### DIRECTIONS
Please retype each record exactly as it stands below.

Top of THE RECORDS

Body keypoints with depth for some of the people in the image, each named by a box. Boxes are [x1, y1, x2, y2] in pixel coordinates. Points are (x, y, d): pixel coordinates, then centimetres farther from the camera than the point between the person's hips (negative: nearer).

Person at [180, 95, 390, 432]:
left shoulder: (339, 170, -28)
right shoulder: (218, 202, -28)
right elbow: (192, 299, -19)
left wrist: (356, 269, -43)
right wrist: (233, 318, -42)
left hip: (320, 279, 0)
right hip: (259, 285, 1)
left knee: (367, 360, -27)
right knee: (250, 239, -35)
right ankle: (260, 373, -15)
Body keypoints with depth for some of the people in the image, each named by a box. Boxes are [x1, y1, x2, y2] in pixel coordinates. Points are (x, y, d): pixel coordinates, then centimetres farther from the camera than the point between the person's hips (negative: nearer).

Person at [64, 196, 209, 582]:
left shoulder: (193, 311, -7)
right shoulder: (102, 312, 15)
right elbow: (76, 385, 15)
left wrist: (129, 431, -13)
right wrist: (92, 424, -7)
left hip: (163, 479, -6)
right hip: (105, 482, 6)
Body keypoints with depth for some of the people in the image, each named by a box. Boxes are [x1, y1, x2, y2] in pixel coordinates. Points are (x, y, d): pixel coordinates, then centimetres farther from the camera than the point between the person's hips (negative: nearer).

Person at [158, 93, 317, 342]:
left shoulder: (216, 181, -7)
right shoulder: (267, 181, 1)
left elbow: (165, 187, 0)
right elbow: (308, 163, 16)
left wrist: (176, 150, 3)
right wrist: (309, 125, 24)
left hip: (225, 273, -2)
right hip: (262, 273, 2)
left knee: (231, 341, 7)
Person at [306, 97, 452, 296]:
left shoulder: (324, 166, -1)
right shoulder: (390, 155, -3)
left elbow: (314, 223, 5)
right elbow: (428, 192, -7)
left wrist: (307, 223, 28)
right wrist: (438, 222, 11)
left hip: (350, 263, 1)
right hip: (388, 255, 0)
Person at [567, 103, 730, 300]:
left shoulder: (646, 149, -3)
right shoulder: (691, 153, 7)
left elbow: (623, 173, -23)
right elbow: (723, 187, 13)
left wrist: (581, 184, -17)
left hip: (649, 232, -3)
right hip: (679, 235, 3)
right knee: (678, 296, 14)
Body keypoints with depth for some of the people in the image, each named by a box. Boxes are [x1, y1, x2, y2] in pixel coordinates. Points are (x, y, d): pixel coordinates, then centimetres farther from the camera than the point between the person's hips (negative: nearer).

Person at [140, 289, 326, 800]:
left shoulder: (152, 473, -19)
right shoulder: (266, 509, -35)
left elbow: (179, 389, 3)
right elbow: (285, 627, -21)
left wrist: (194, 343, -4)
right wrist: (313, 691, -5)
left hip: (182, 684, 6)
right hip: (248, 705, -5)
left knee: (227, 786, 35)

Bottom of THE RECORDS

### OUTPUT OF THE EXERCISE
Body keypoints with depth for some of the people in the image, each named by a box. Boxes are [x1, y1, x2, y2] in pixel coordinates. Points are (x, y, d): pixel coordinates, then centimetres farther from the camera than the point between the person's hips (negative: nearer).

Person at [180, 95, 390, 432]:
left shoulder: (339, 170, -28)
right shoulder: (218, 202, -28)
right elbow: (192, 299, -19)
left wrist: (356, 269, -43)
right wrist: (233, 318, -42)
left hip: (320, 279, 0)
right hip: (259, 285, 1)
left knee: (367, 360, -27)
right knee: (250, 239, -35)
right ankle: (260, 373, -15)
Body keypoints with depth for some of the people in the image, each named by a box. Boxes are [x1, y1, x2, y2] in pixel coordinates. Points are (x, y, d): pixel coordinates, then centimetres farther from the camera than the point between the person's hips (negative: nearer).

Person at [64, 196, 209, 582]:
left shoulder: (193, 311, -7)
right shoulder: (102, 312, 15)
right elbow: (76, 385, 15)
left wrist: (129, 431, -13)
right wrist: (92, 424, -7)
left hip: (163, 479, -6)
right hip: (105, 482, 6)
Body keypoints with depth for some of the people in the image, each named by a box. Boxes are [x1, y1, x2, y2] in pixel coordinates. Points are (x, y, d): pixel coordinates, then centimetres farther from the camera than the point between the person's hips (negative: nearer).

Person at [158, 93, 317, 342]:
left shoulder: (216, 181, -7)
right shoulder: (267, 181, 1)
left elbow: (165, 187, 0)
right elbow: (308, 163, 16)
left wrist: (176, 150, 3)
right wrist: (309, 125, 24)
left hip: (225, 273, -2)
right hip: (262, 273, 2)
left knee: (231, 341, 7)
Person at [306, 97, 452, 296]:
left shoulder: (324, 166, -1)
right shoulder: (390, 155, -3)
left elbow: (314, 223, 5)
right elbow: (428, 192, -7)
left wrist: (307, 223, 28)
right wrist: (438, 222, 11)
left hip: (350, 263, 1)
right hip: (388, 255, 0)
Person at [567, 103, 730, 300]:
left shoulder: (646, 149, -3)
right shoulder: (691, 153, 7)
left elbow: (623, 173, -23)
right elbow: (723, 187, 13)
left wrist: (581, 184, -17)
left hip: (649, 232, -3)
right hip: (679, 235, 3)
right knee: (678, 296, 14)
Body keypoints with depth for some of the people in the image, each named by a box. Boxes are [x1, y1, x2, y2] in pixel coordinates. Points are (x, y, d): pixel coordinates, then centimetres farther from the camera than the point between the person's hips (negative: nearer).

Person at [140, 289, 326, 800]:
left shoulder: (152, 473, -19)
right shoulder: (266, 509, -35)
left elbow: (179, 389, 3)
right elbow: (285, 627, -21)
left wrist: (194, 343, -4)
right wrist: (313, 691, -5)
left hip: (182, 684, 6)
right hip: (248, 705, -5)
left knee: (227, 786, 35)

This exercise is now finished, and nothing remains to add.